:: TEXTO FORNECIDO ::
Temer parece ter esgotado prazo inicial de carência com que contava. Tudo indica que está consciente dessa dificuldade
Desde
que assumiu a Presidência da República, há 90 dias, Michel Temer tem
sido criticado pela complacência com que vem acomodando iniciativas na
contramão do esforço de ajuste fiscal que hoje se faz necessário. De
início, não faltava quem estivesse pronto a atribuir sua suposta falta
de firmeza à interinidade do seu mandato. E até quem louvasse a forma
pragmática com que ele sabia evitar confrontos com o Congresso. Mas, a
esta altura, a racionalização da sua complacência vem se tornando cada
vez mais difícil.
Entre os que conseguem perceber com nitidez as
reais proporções da crise fiscal que enfrenta o país, Temer já parece
ter esgotado o prazo inicial de carência com que contava. Tudo indica
que o próprio presidente está plenamente consciente dessa dificuldade. E
não esconde suas preocupações com a perda de credibilidade que poderá
ter de enfrentar. A melhor evidência disso é o estranho artigo, em tom
defensivo, que Temer publicou no “Estado de S.Paulo” de 9 de agosto, sob
o título “A democracia” .
:::
:: TRECHOS DO MATERIAL ::
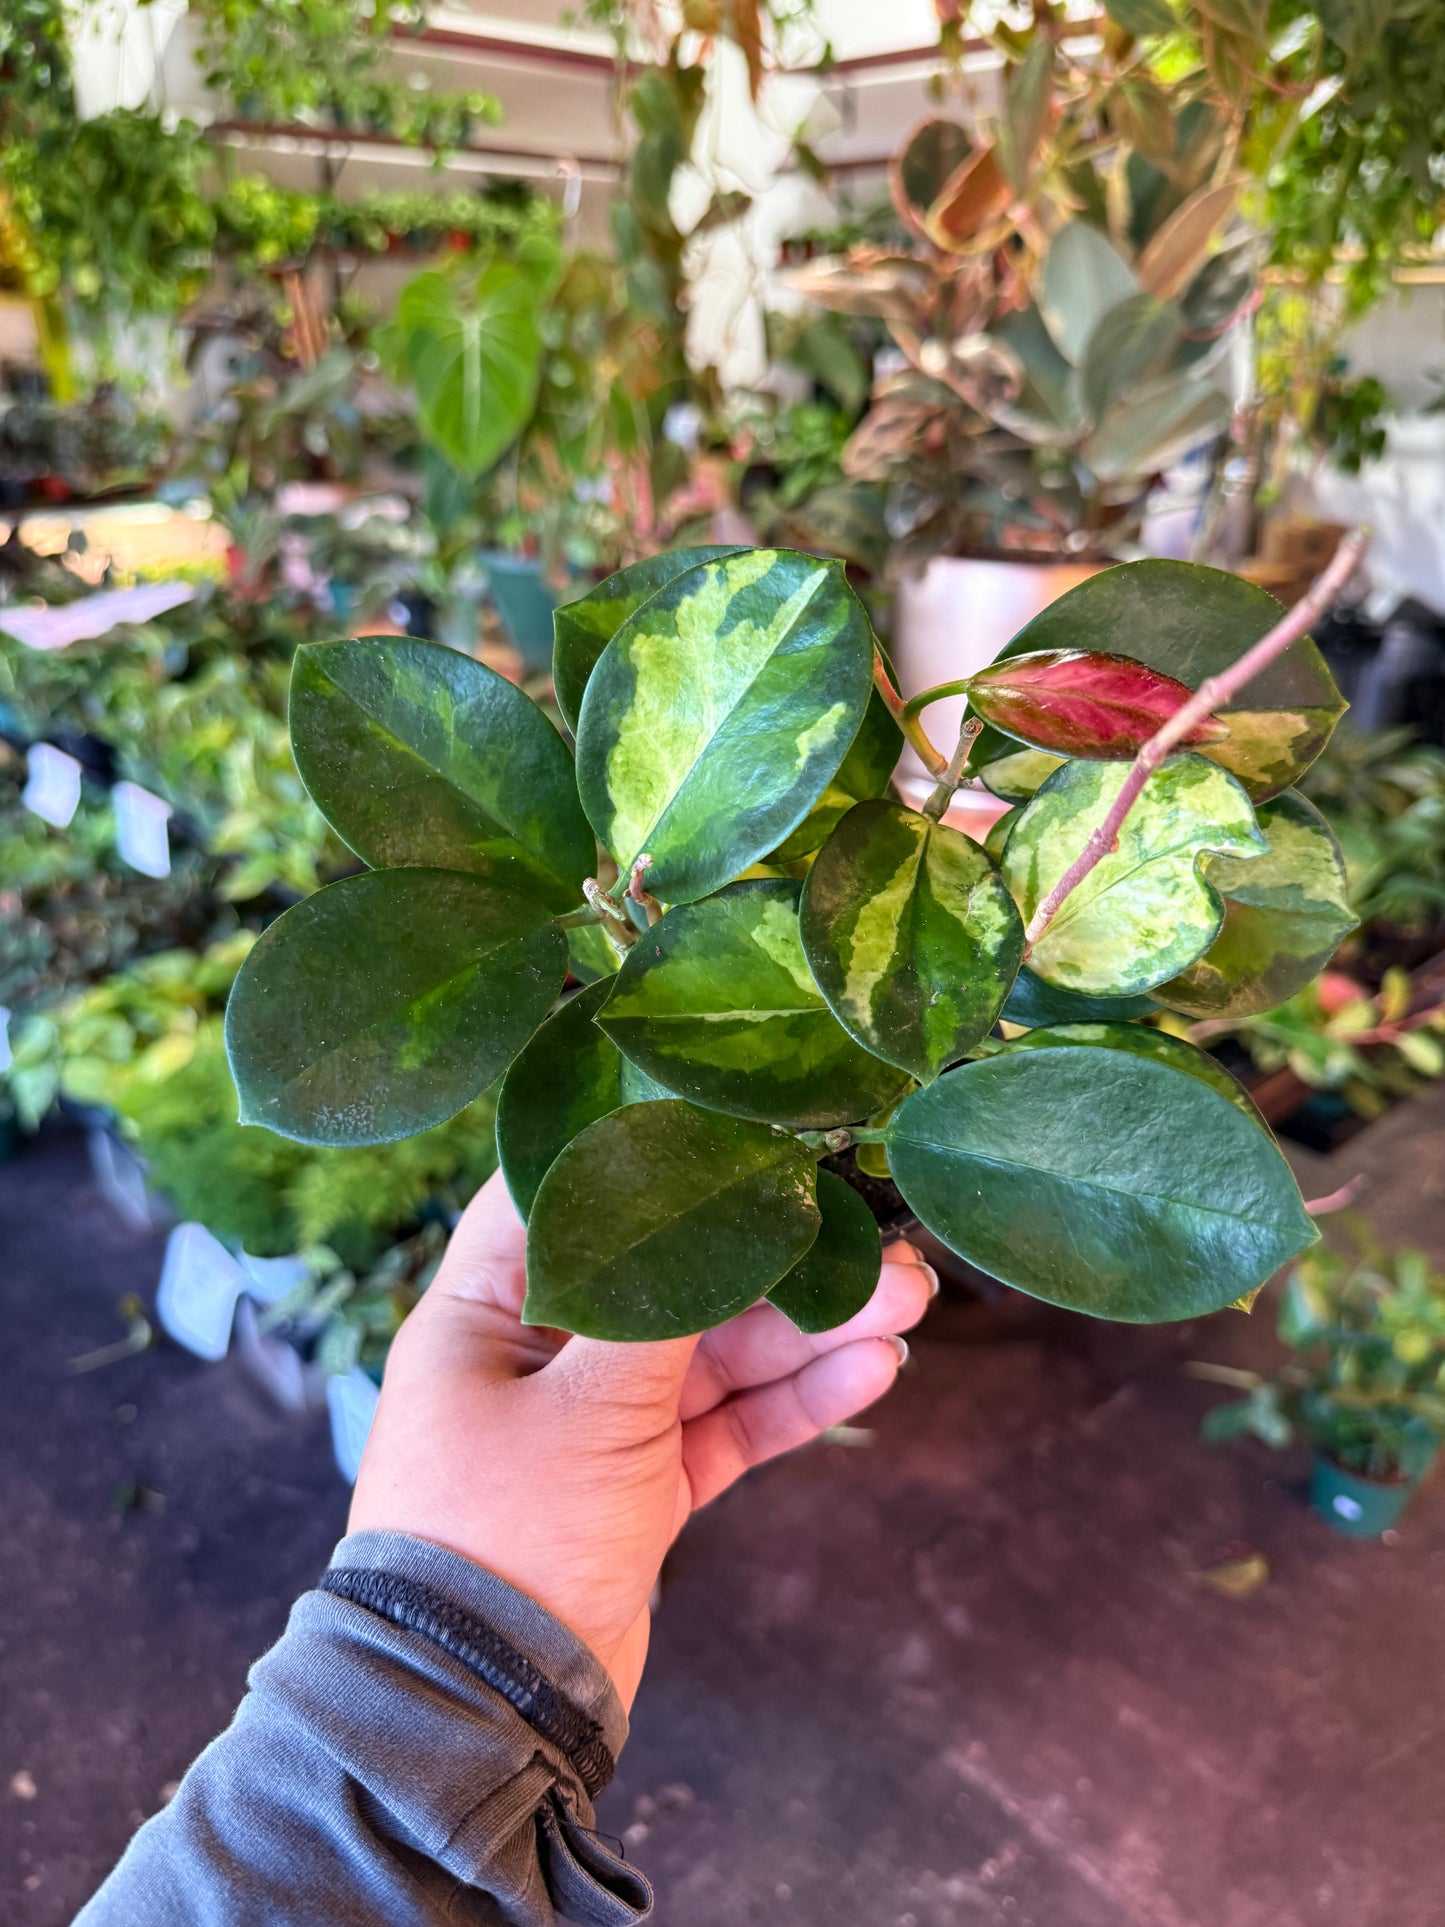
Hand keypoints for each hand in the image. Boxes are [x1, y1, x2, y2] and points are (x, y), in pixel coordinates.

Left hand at [350, 1170, 935, 1708]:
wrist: (484, 1712)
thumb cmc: (502, 1535)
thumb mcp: (587, 1405)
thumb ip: (662, 1302)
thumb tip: (724, 1200)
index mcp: (486, 1312)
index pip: (565, 1200)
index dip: (652, 1158)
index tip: (744, 1125)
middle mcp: (540, 1356)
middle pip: (670, 1282)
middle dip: (774, 1263)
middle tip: (875, 1238)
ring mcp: (597, 1423)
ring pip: (715, 1356)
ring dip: (807, 1331)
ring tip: (906, 1300)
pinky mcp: (645, 1486)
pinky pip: (728, 1425)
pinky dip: (794, 1402)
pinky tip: (870, 1370)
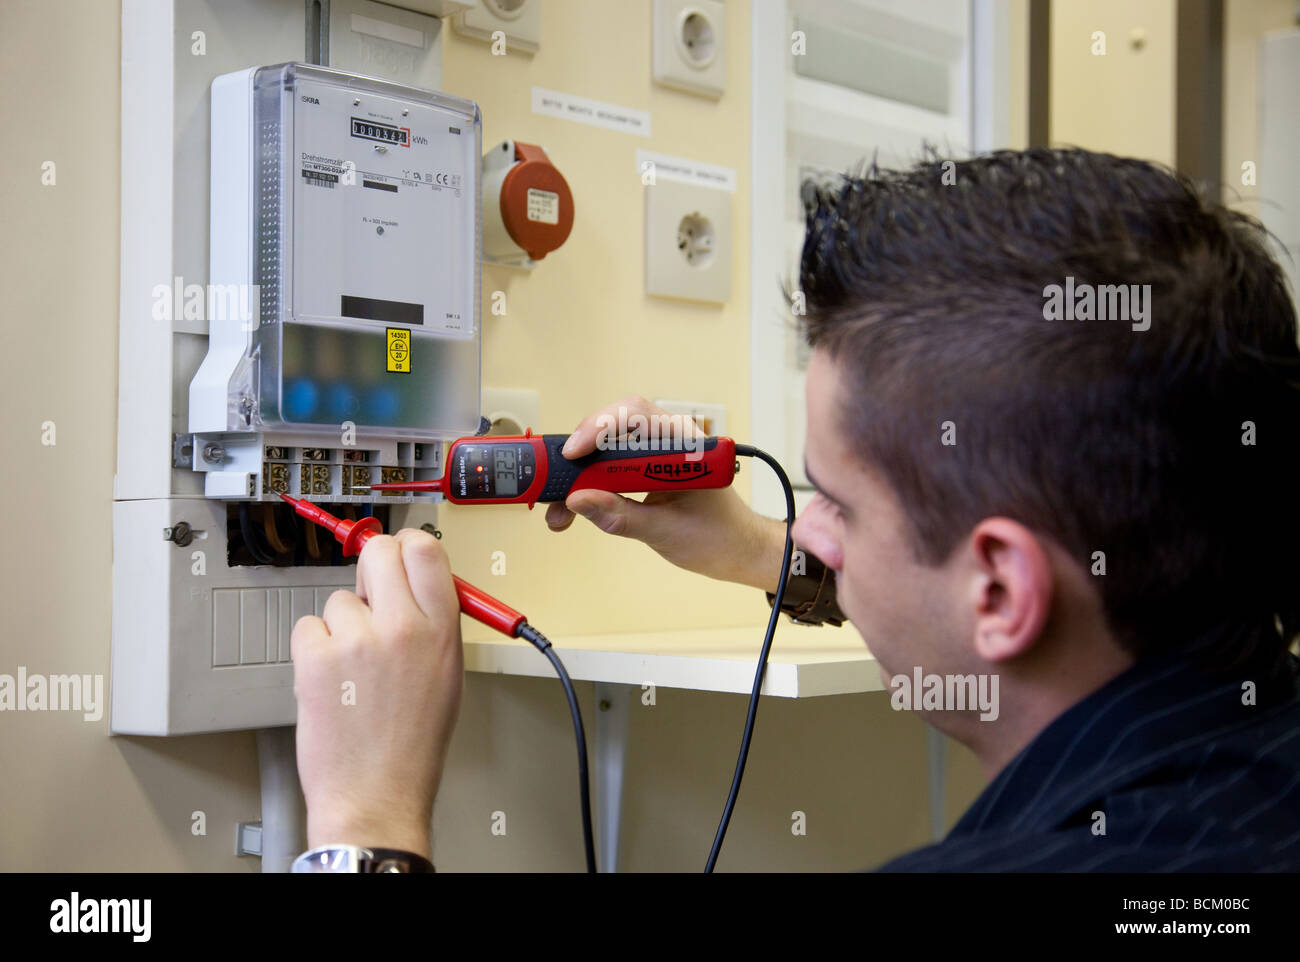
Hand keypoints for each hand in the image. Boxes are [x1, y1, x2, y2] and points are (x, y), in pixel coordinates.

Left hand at [291, 529, 462, 859]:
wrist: (377, 794)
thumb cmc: (412, 743)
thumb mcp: (449, 675)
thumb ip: (434, 623)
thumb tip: (413, 583)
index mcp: (442, 630)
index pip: (426, 549)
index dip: (407, 543)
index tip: (400, 551)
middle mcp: (403, 627)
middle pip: (379, 553)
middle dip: (370, 569)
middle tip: (370, 596)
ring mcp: (357, 640)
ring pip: (339, 599)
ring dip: (342, 624)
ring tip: (354, 667)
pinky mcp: (317, 658)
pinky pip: (309, 626)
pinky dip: (315, 648)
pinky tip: (331, 679)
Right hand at [545, 396, 786, 592]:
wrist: (739, 551)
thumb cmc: (720, 537)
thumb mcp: (667, 532)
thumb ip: (621, 516)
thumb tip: (578, 500)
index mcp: (685, 443)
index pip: (634, 414)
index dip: (598, 429)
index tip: (573, 455)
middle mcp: (670, 439)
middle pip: (612, 427)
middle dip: (579, 455)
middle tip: (553, 485)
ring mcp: (657, 453)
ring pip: (606, 449)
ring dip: (579, 475)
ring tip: (560, 510)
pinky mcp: (646, 469)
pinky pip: (610, 466)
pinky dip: (589, 486)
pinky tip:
:::
- [ORDEM DE TRABALHO A]
Repita o trecho do texto sobre Temer entre "Temer parece ter" e "vez mais difícil.", inclusive.
- [ORDEM DE TRABALHO B]
Liste todas as instituições e jornais mencionados pelo nome no texto sobre Temer.

- [RESPOSTA ESCRITA A]
Temer parece ter esgotado prazo inicial de carência com que contava. Tudo indica que está consciente dessa dificuldade
Desde
que assumiu a Presidência da República, há 90 dias, Michel Temer tem
sido criticado pela complacência com que vem acomodando iniciativas na
contramão do esforço de ajuste fiscal que hoje se faz necessário. De
início, não faltava quem estivesse pronto a atribuir sua suposta falta
de firmeza à interinidade do seu mandato. E até quem louvasse a forma
pragmática com que ele sabia evitar confrontos com o Congresso. Mas, a
esta altura, a racionalização da sua complacência vem se tornando cada
vez mais difícil.

- [RESPOSTA ESCRITA B]
Presidência da República
Congresso
Estado de S.Paulo